" I am cut to the brains: What Causes the "Death of Theo" Hallucination Scene in The Eyes of Van Gogh?Pre-Production Notes for the film The Eyes of Van Gogh

November 13, 2008

What Causes the "Death of Theo" Hallucination Scene in The Eyes of Van Gogh?Pre-Production Notes for the film The Eyes of Van Gogh




As the director and screenwriter, what I wanted for this scene in my film The Eyes of Van Gogh was to capture Vincent van Gogh's overwhelming guilt for placing such a burden as caring for him upon his brother, Theo; his terrible fear that Theo would stop supporting him; the gnawing, growing doubts about the true value of his work and the sickening sense that his work is not worth the help given to him by Theo (played in the film by Gordon Joseph Weiss).
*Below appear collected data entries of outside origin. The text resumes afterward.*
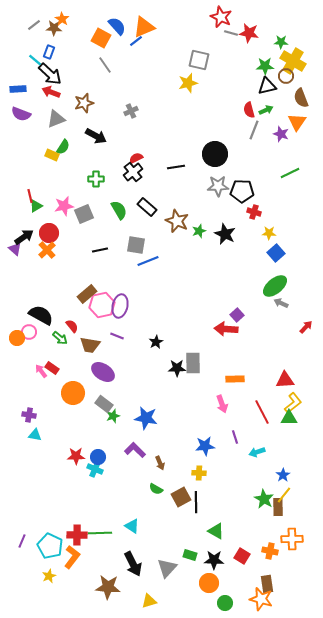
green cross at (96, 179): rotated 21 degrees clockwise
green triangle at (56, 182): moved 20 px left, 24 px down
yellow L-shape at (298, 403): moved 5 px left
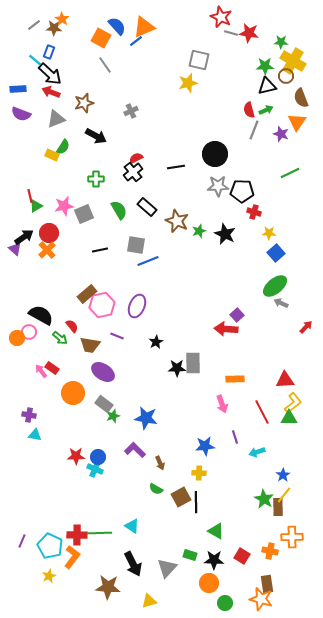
purple ellipse at (120, 306): moved 17 px right; rotated 10 degrees clockwise
orange cross at (292, 539): moved 2 px up
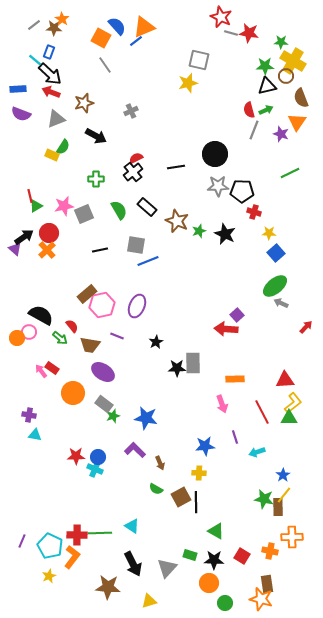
green star at (264, 499): rotated 18 degrees counterclockwise
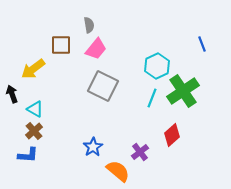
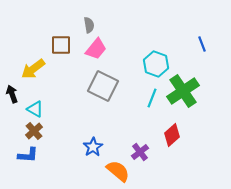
cyan hexagon: moved 1 px left, 2 px up; rotated 15 degrees counterclockwise
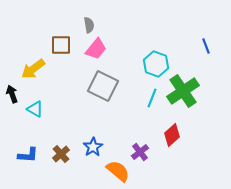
blue line: moved 4 px right, 2 px down
brown cross: moved 27 px right, 23 px down
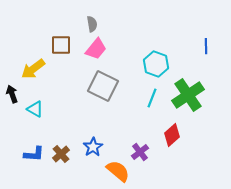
gray semicircle: moved 3 px right, 1 px up
blue line: rotated 21 degrees clockwise
green cross: moved 5 px right, 4 px down
blue L-shape: moved 6 px right, 1 px up
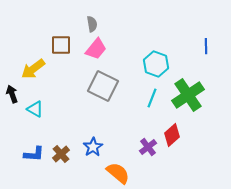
purple cross: moved 8 px right, 5 px up
orange semicircle: moved 2 px down
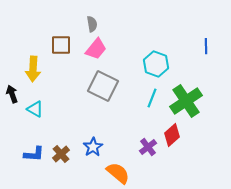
yellow arrow: rotated 50 degrees counterclockwise
green cross: moved 2 px left, 6 px down
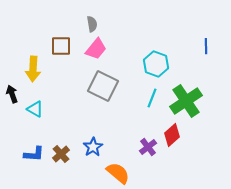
brown square: moved 1 px down
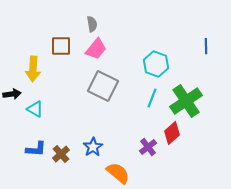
black arrow: rotated 102 degrees clockwise
red diamond: moved 2 px up
blue L-shape: moved 2 px right, 5 px up
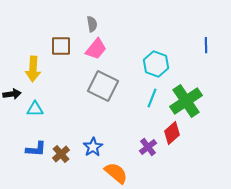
blue line: moved 1 px up
cyan triangle: rotated 30 degrees counterclockwise
orange semicircle: moved 2 px left
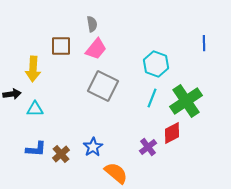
blue line: moved 2 px left, 2 px up
red diamond: rotated 15 degrees clockwise
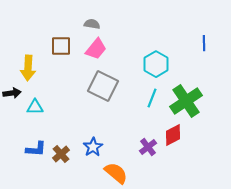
gray semicircle: rotated 70 degrees counterclockwise
cyan hexagon: rotated 10 degrees clockwise
yellow arrow: moved 5 px left, 1 px up
black arrow: moved 1 px up
cyan triangle: moved 2 px up
red diamond: moved 1 px right, 2 px down
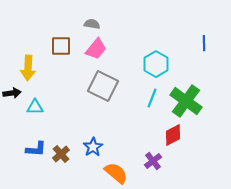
green cross: rotated 20 degrees counterclockwise
purple cross: moved 5 px right, 14 px down
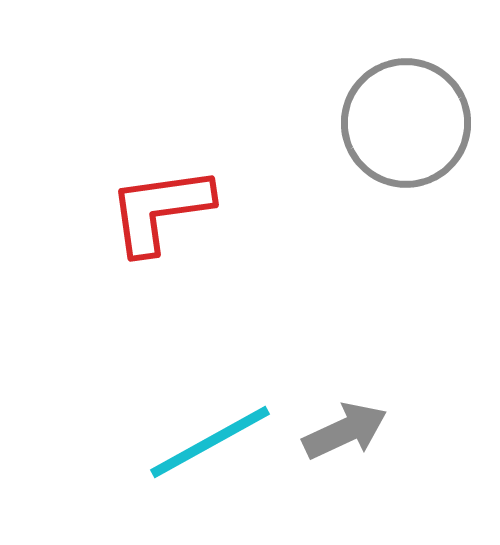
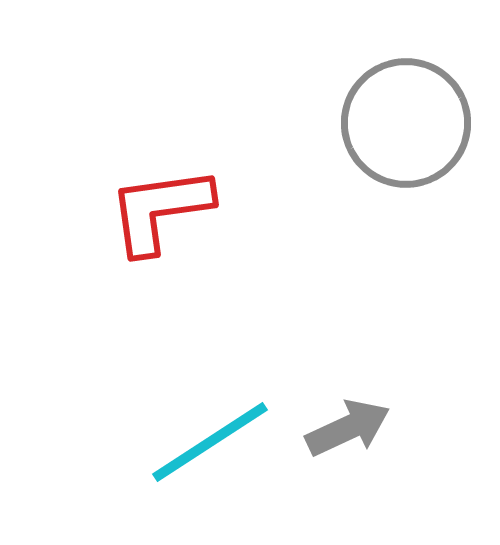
gray arrow: moved 3 px right, 3 px up
cyan line: rotated 4 degrees counterclockwise
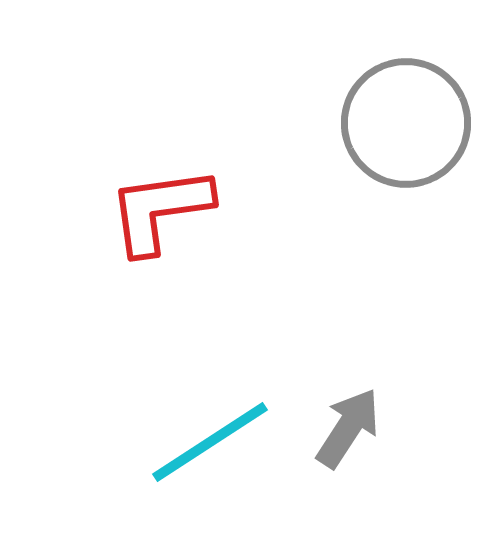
gray arrow: rotated 32 degrees counterclockwise
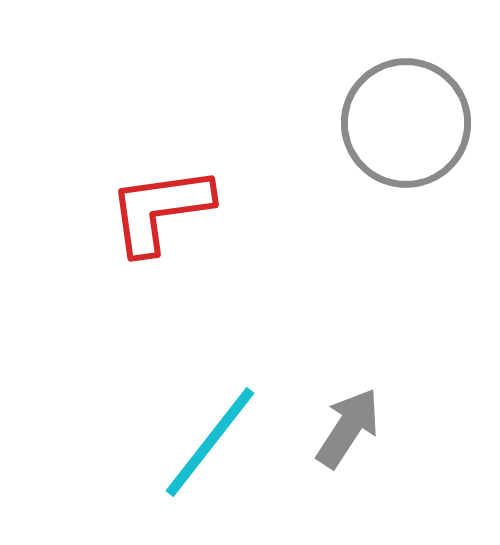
cyan line: rotated 19 degrees counterclockwise
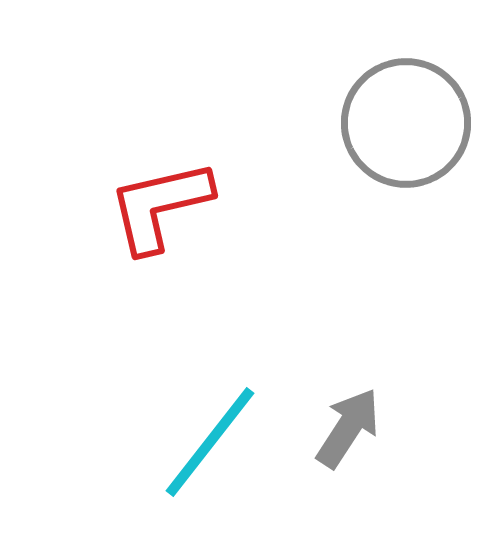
red L-shape: moved 4 px up; rotated 5 degrees counterclockwise
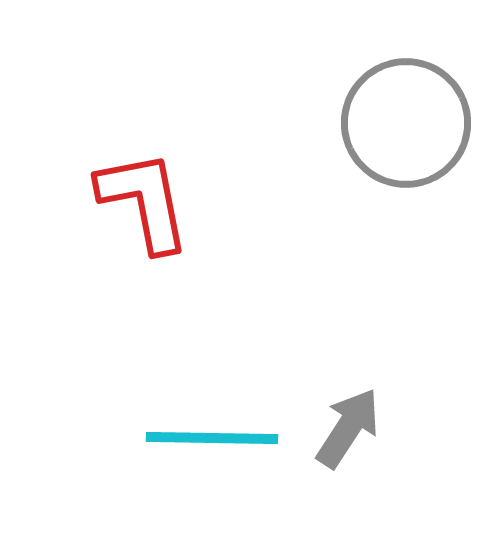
red L-shape: moved 16 px left, 5 px up; rotated 92 degrees clockwise
cyan line: moved 2 px right, 4 px up; rotated 53 degrees clockwise
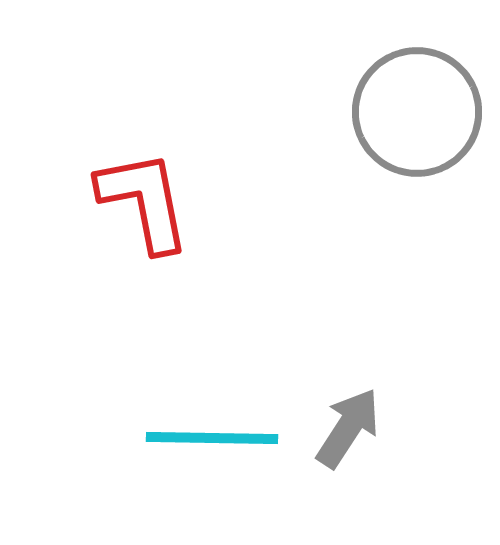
gray circle: moved 11 px right, 11 px up
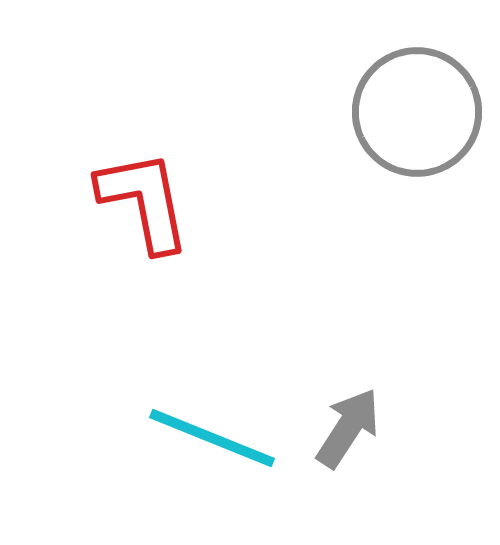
cyan line: rotated 21 degrees clockwise
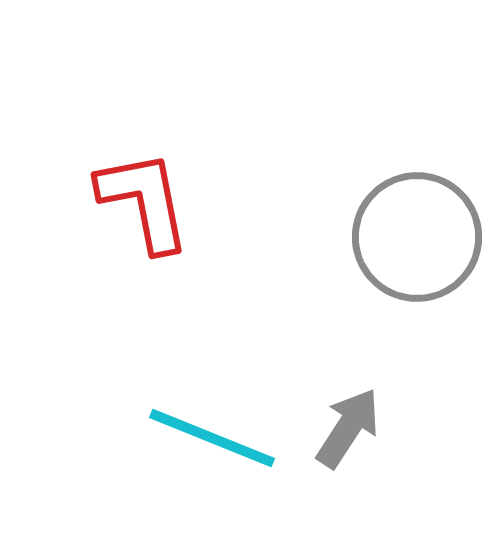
gray circle: moved 125 px down
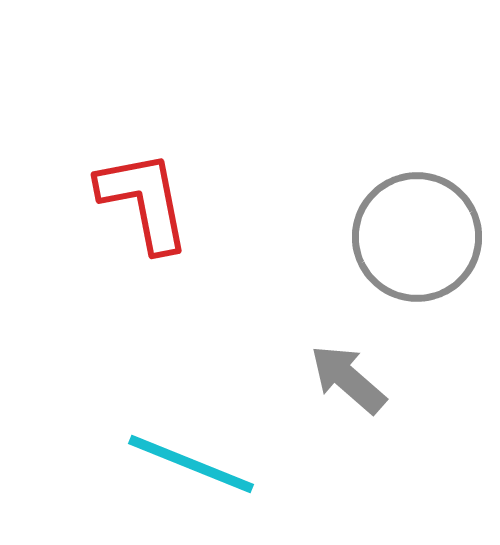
gray arrow: moved 49 px up; rotated 82 degrees counterclockwise
cyan line: moved 21 px left, 26 px down
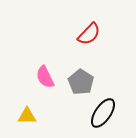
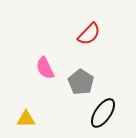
pink semicircle: moved 9 px up
yellow triangle: moved 1 px left, 3 px down
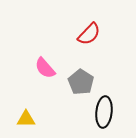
pink semicircle: rotated 15 degrees counterclockwise
black ellipse: moved 1 px right, 1 px up; rotated 28 degrees counterclockwise
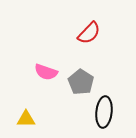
red semicircle: moved 1 px up
pink semicircle: moved 1 px right, 4 px down; rotated 30 degrees counterclockwise
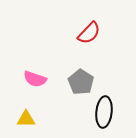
pink semicircle: moved 11 px left, 7 px down
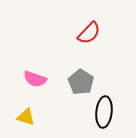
yellow triangle: moved 2 px up; rotated 18 degrees clockwise
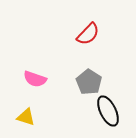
red semicircle: moved 1 px left, 1 px down
gray pentagon: moved 8 px right
black ellipse: moved 4 px right, 1 px up; rotated 32 degrees counterclockwise
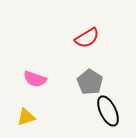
red semicircle: moved 1 px left, 4 px down; rotated 15 degrees clockwise
gray pentagon: moved 1 px right
yellow triangle: rotated 36 degrees counterclockwise
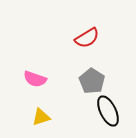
gray pentagon: moved 2 px right, 1 px up
yellow triangle: moved 15 px right
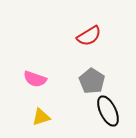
red semicircle: moved 2 px right, 2 px up
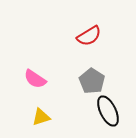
pink semicircle: rotated 15 degrees clockwise
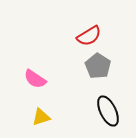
gray pentagon: moved 6 px right, 15 px up
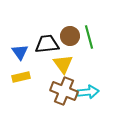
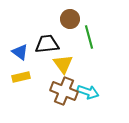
brown circle: moved 17 px up
blue triangle: rotated 18 degrees counterclockwise
cyan arrow: rotated 25 degrees clockwise
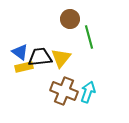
black trapezoid: moved 7 px left, 13 px down
yellow triangle: moved 2 px left, 6 px up; rotated 15 degrees clockwise
yellow rectangle: moved 3 px right, 10 px up
cyan arrow: rotated 90 degrees counterclockwise
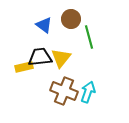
brown circle: moved 1 px right
blue triangle: moved 24 px right, 27 px up
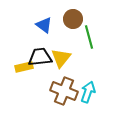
brown circle: moved 2 px right
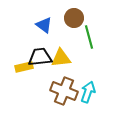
brown circle: moved 1 px right, 1 px up
yellow triangle: rotated 45 degrees clockwise
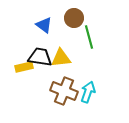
black trapezoid: rotated 15 degrees clockwise
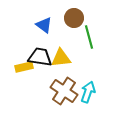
brown cross: rotated 12 degrees clockwise
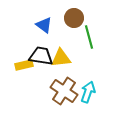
black trapezoid: moved 1 px right, 1 px up
yellow rectangle: moved 2 px up
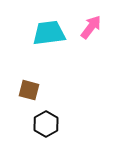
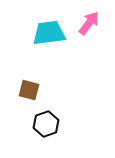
pink arrow: moved 2 px left, 4 px up
black hexagon: rotated 10 degrees clockwise
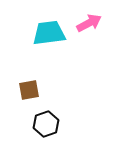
pink arrow: rotated 25 degrees clockwise
brown square: rotated 25 degrees counterclockwise
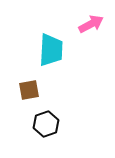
pink arrow: moved 2 px right, 1 px down
cyan trapezoid: moved 2 px right, 17 px down; rotated 100 degrees clockwise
During the course of the scene the audience should sense Vincent's growing awareness that he has contributed only pain and suffering to Theo's life; his deepening conviction that he will never be able to pay Theo back and, ultimately, that the burden he is putting on Theo will kill him.

Beyond that, though, the scene reveals Vincent's tremendous need to see Theo, talk to him, touch him, reassure him. To assuage Theo's growing doubts about continuing to support him, his concerns about his family, his ill health, his job security as an art dealer.

Everything that happens to Vincent in this scene, every thought, every action, every fear has already occurred to him in a lucid, contemplative state. But here he is living it, literally, in a hallucinatory state.

The key motivating factors that drive both the scene and the character of Vincent are the first attack he had in the insane asylum at St. Remy, from which it took him three weeks to recover. He is still very vulnerable.

Five days prior to the scene, Theo wrote to tell him of the birth of his son, to whom he has given the dreaded name of Vincent. Vincent becomes acutely aware that Theo now has his own family to support. Finally, two days prior, Theo wrote to tell Vincent that his growing weakness had been diagnosed as a possible weak heart.

When Theo appears in the scene, things change dramatically. Now the scene takes on a heightened reality that represents all of Vincent's worst fears. In his hallucinatory state, van Gogh imagines all of Theo's most worrisome thoughts from numerous letters. Out of context they present horrifying pictures, though they constitute no more than 5% of the whole of the letters.

Theo, of course, obeys the logic of the hallucination.